(Source data)
=====
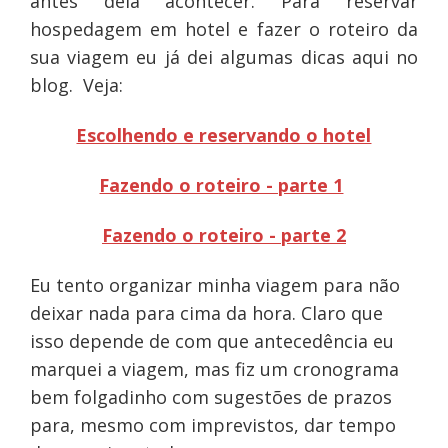
antes dela acontecer. Para reservar
hospedagem em hotel e fazer o roteiro da
sua viagem eu já dei algumas dicas aqui no
blog. Veja:
Escolhendo e reservando o hotel
Fazendo o roteiro - parte 1
Fazendo o roteiro - parte 2
Eu tento organizar minha viagem para não
deixar nada para cima da hora. Claro que
isso depende de com que antecedência eu
marquei a viagem, mas fiz um cronograma
bem folgadinho com sugestões de prazos
para, mesmo com imprevistos, dar tempo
=====
■ WHAT IS EXPECTED: Please return the lines from the start of the source data up to and including the line with "deixar nada para cima da hora. Claro que", word for word and without the pictures.

■ REPLY:
antes dela acontecer. Para reservar
hospedagem em hotel e fazer o roteiro da
sua viagem eu já dei algumas dicas aqui no
blog. Veja:
Escolhendo e reservando o hotel
Fazendo o roteiro - parte 1
Fazendo o roteiro - parte 2
Eu tento organizar minha viagem para não
deixar nada para cima da hora. Claro que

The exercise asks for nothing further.